Stored entries
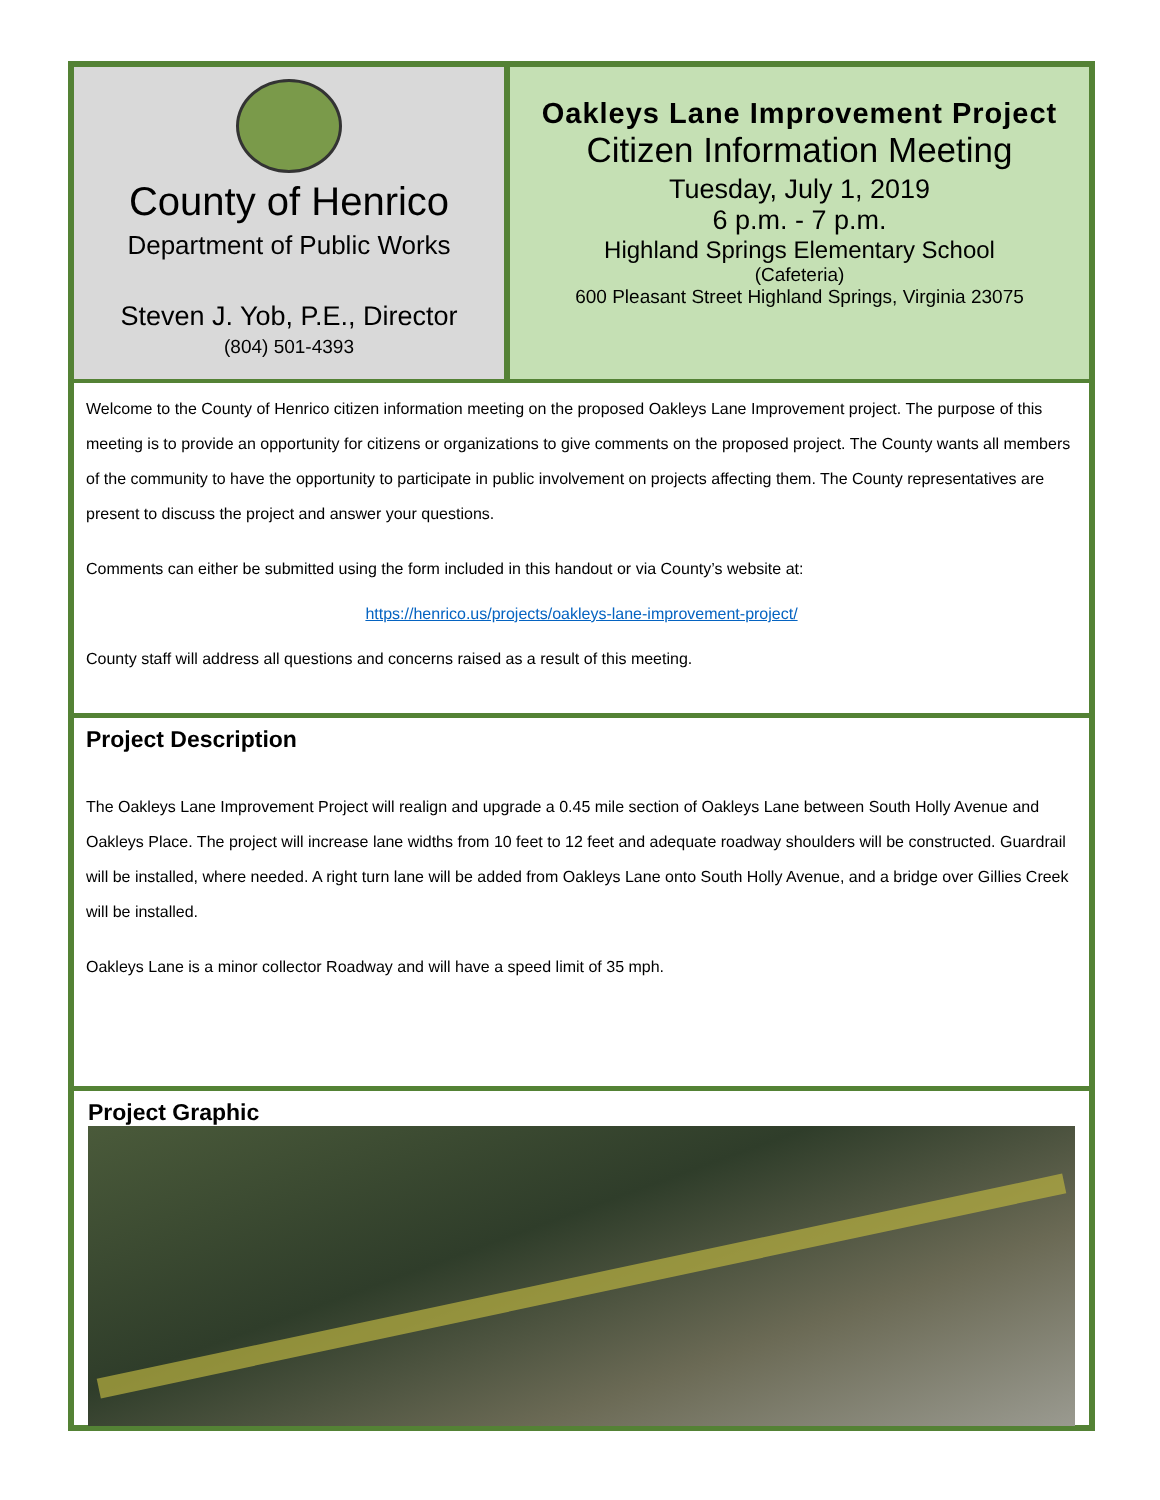County of Henrico
Department of Public Works
Steven J. Yob, P.E., Director
(804) 501-4393
Oakleys Lane Improvement Project
Citizen Information Meeting
Tuesday, July 1, 2019
6 p.m. - 7 p.m.
Highland Springs Elementary School
(Cafeteria)
600 Pleasant Street Highland Springs, Virginia 23075
Welcome to the County of Henrico citizen information meeting on the proposed Oakleys Lane Improvement project. The purpose of this meeting is to provide an opportunity for citizens or organizations to give comments on the proposed project. The County wants all members of the community to have the opportunity to participate in public involvement on projects affecting them. The County representatives are present to discuss the project and answer your questions.
Comments can either be submitted using the form included in this handout or via County’s website at:
https://henrico.us/projects/oakleys-lane-improvement-project/
County staff will address all questions and concerns raised as a result of this meeting.
Project Description
The Oakleys Lane Improvement Project will realign and upgrade a 0.45 mile section of Oakleys Lane between South Holly Avenue and Oakleys Place. The project will increase lane widths from 10 feet to 12 feet and adequate roadway shoulders will be constructed. Guardrail will be installed, where needed. A right turn lane will be added from Oakleys Lane onto South Holly Avenue, and a bridge over Gillies Creek will be installed.
Oakleys Lane is a minor collector Roadway and will have a speed limit of 35 mph.
Project Graphic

Problem to work on
Output exactly the lines of the data that run from the one containing "The Oakleys Lane" to the very last line, and no others.

Response to this exercise
The Oakleys Lane Improvement Project will realign and upgrade a 0.45 mile section of Oakleys Lane between South Holly Avenue and Oakleys Place. The project will increase lane widths from 10 feet to 12 feet and adequate roadway shoulders will be constructed. Guardrail will be installed, where needed. A right turn lane will be added from Oakleys Lane onto South Holly Avenue, and a bridge over Gillies Creek will be installed.
Oakleys Lane is a minor collector Roadway and will have a speed limit of 35 mph.
Project Graphic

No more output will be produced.